Set task ▸ Reproduce every line of the listing below verbatim, with no entry altered, added, or omitted.
◆ ◆ ◆
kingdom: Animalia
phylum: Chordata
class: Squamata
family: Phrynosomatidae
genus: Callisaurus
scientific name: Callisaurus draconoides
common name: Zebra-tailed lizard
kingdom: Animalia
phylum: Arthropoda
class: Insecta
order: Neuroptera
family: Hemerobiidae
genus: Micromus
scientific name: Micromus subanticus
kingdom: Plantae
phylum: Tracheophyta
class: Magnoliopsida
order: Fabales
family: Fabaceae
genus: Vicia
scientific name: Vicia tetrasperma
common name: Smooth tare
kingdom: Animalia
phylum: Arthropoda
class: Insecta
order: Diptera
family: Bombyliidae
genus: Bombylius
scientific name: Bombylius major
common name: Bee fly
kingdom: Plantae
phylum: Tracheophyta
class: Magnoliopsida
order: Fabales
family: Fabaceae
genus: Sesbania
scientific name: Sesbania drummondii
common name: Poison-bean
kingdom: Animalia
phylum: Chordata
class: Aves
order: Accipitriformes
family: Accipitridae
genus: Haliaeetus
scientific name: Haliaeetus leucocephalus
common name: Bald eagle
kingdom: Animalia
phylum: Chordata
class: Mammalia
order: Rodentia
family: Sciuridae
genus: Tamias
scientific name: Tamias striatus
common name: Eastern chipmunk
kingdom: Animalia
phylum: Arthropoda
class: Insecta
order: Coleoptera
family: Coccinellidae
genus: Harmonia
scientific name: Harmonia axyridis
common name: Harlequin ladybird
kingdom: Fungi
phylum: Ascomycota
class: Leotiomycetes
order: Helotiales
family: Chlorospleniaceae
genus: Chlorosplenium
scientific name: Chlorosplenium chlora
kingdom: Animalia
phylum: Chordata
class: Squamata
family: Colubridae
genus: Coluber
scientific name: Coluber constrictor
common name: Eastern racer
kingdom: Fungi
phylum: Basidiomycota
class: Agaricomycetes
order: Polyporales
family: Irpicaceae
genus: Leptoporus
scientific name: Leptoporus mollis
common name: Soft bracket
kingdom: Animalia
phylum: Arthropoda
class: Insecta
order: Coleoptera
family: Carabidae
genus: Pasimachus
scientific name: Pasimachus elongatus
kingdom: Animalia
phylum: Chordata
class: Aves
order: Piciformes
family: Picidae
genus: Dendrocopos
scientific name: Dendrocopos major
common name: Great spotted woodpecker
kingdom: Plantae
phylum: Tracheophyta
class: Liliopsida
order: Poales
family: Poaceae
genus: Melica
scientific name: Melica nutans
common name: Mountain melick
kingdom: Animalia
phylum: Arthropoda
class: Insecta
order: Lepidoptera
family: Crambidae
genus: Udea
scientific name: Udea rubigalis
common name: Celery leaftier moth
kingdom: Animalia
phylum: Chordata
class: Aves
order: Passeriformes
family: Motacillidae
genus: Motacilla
◆ ◆ ◆
Complete answer ▸
kingdom: Animalia
phylum: Chordata
class: Squamata
family: Phrynosomatidae
genus: Callisaurus
scientific name: Callisaurus draconoides
common name: Zebra-tailed lizard
kingdom: Animalia
phylum: Arthropoda
class: Insecta
order: Neuroptera
family: Hemerobiidae
genus: Micromus
scientific name: Micromus subanticus
kingdom: Plantae
phylum: Tracheophyta
class: Magnoliopsida
order: Fabales
family: Fabaceae
genus: Vicia
scientific name: Vicia tetrasperma
common name: Smooth tare
kingdom: Animalia
phylum: Arthropoda
class: Insecta
order: Diptera
family: Bombyliidae
genus: Bombylius
scientific name: Bombylius major
common name: Bee fly
kingdom: Plantae
phylum: Tracheophyta
class: Magnoliopsida
order: Fabales
family: Fabaceae
genus: Sesbania
scientific name: Sesbania drummondii
common name: Poison-bean
kingdom: Animalia
phylum: Chordata
class: Aves
order: Accipitriformes
family: Accipitridae
genus: Haliaeetus
scientific name: Haliaeetus leucocephalus
common name: Bald eagle
kingdom: Animalia
phylum: Chordata
class: Mammalia
order: Rodentia
family: Sciuridae
genus: Tamias
scientific name: Tamias striatus
common name: Eastern chipmunk
kingdom: Animalia
phylum: Arthropoda
class: Insecta
order: Coleoptera
family: Coccinellidae
genus: Harmonia
scientific name: Harmonia axyridis
common name: Harlequin ladybird
kingdom: Fungi
phylum: Ascomycota
class: Leotiomycetes
order: Helotiales
family: Chlorospleniaceae
genus: Chlorosplenium
scientific name: Chlorosplenium chlora
kingdom: Animalia
phylum: Chordata
class: Squamata
family: Colubridae
genus: Coluber
scientific name: Coluber constrictor
common name: Eastern racer
kingdom: Fungi
phylum: Basidiomycota
class: Agaricomycetes
order: Polyporales
family: Irpicaceae
genus: Leptoporus
scientific name: Leptoporus mollis
common name: Soft bracket
kingdom: Animalia
phylum: Arthropoda
class: Insecta
order: Coleoptera
family: Carabidae
genus: Pasimachus
scientific name: Pasimachus elongatus
kingdom: Animalia
phylum: Chordata
class: Aves
order: Piciformes
family: Picidae
genus: Dendrocopos
scientific name: Dendrocopos major
common name: Great spotted woodpecker
kingdom: Plantae
phylum: Tracheophyta
class: Liliopsida
order: Poales
family: Poaceae
genus: Melica
scientific name: Melica nutans
common name: Mountain melick
kingdom: Animalia
phylum: Arthropoda
class: Insecta
order: Lepidoptera
family: Crambidae
genus: Udea
scientific name: Udea rubigalis
common name: Celery leaftier moth
kingdom: Animalia
phylum: Chordata
class: Aves
order: Passeriformes
family: Motacillidae
genus: Motacilla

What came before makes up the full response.